Task details: Please return every line in the listing below that contains the word "Fournir", matching case exactly.

Provided entries:
=-=-=

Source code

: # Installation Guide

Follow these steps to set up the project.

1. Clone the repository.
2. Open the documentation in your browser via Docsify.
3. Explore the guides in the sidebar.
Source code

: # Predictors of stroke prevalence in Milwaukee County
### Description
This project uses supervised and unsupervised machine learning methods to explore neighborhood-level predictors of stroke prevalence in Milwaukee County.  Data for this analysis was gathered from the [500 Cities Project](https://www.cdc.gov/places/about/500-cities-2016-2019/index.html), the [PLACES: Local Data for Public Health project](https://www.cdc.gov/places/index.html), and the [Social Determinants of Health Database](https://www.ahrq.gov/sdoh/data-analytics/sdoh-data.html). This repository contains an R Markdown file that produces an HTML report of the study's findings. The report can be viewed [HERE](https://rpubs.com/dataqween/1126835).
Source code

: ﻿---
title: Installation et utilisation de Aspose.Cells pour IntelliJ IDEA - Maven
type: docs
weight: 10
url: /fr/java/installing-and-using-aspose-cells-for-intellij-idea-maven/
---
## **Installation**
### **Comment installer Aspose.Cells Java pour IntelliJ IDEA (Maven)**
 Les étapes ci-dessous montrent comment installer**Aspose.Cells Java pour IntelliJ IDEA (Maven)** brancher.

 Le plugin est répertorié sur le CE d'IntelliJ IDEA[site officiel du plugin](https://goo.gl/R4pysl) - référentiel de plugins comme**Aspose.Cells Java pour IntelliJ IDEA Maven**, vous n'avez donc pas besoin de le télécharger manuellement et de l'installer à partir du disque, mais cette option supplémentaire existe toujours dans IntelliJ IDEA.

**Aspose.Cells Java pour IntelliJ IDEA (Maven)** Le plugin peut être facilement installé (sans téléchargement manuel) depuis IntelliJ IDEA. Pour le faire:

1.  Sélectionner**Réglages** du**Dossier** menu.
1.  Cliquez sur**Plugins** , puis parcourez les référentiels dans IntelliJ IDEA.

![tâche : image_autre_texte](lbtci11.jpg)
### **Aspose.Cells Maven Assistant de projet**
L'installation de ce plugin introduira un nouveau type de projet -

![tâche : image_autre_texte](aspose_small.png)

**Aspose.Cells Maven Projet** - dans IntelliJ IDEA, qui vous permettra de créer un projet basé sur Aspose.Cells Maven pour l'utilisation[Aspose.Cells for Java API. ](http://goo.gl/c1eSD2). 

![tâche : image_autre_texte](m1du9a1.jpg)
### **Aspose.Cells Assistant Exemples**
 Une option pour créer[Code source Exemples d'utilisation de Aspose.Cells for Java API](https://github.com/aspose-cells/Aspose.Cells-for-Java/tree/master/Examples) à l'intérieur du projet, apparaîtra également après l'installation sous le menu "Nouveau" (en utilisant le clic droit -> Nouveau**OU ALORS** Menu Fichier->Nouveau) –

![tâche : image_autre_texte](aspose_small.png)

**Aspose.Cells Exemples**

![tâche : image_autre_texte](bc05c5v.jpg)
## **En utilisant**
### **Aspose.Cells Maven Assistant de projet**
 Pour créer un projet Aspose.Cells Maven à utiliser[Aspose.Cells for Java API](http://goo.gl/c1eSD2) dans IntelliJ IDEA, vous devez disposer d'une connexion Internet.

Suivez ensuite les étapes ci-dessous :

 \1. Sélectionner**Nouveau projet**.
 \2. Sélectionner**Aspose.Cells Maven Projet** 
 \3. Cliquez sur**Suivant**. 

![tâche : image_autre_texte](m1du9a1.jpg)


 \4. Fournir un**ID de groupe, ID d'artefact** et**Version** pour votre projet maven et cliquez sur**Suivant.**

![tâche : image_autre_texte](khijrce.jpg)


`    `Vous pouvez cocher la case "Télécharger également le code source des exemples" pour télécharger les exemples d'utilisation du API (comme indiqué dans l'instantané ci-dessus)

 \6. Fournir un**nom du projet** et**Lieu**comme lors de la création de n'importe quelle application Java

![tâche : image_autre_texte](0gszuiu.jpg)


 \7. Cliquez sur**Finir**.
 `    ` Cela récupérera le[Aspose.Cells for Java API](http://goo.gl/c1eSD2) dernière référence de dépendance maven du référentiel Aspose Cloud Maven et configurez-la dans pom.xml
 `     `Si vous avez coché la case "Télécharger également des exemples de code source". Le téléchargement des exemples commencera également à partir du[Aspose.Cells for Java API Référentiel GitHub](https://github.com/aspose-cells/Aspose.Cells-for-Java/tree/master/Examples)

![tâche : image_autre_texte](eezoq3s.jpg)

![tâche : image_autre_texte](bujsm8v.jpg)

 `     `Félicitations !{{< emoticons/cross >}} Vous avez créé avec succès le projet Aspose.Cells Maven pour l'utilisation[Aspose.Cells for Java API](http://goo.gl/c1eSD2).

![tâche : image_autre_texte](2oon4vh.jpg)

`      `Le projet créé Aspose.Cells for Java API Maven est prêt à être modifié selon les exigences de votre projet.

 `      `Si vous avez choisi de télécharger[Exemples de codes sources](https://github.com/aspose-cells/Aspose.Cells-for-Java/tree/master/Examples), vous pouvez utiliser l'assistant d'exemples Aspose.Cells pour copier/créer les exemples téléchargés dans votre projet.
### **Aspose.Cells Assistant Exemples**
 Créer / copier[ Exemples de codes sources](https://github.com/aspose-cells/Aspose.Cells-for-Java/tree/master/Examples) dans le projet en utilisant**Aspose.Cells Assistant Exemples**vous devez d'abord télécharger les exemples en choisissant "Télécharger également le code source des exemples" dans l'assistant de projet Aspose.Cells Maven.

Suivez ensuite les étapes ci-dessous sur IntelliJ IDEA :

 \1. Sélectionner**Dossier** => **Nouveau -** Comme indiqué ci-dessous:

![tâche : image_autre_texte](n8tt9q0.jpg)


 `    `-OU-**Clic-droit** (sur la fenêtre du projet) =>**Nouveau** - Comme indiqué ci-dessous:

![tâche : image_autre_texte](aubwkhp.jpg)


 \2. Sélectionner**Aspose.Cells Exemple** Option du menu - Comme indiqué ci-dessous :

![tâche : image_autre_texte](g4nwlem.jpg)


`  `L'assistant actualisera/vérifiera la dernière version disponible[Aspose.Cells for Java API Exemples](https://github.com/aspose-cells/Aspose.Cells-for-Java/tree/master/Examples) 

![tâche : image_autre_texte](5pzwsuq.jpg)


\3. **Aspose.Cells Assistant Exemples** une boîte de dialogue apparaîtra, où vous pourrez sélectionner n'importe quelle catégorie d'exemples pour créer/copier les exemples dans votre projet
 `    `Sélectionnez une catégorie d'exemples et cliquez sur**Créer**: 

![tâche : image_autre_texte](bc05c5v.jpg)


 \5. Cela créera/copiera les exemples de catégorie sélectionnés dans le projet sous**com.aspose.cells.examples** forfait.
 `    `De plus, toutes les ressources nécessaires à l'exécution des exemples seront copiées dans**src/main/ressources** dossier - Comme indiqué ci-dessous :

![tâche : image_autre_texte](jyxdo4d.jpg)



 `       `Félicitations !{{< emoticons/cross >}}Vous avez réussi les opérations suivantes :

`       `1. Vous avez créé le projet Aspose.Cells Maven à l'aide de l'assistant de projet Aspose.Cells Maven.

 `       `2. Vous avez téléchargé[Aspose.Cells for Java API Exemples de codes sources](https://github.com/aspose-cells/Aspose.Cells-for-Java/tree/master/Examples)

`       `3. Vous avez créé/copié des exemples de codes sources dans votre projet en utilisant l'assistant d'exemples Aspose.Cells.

=-=-=

Solution for this problem:
 \4. Fournir un**ID de groupe, ID d'artefact** et**Version** pour votre projet maven et cliquez sur**Suivant.**
 \6. Fournir un**nom du projet** et**Lieu**comme lors de la création de n'importe quelle application Java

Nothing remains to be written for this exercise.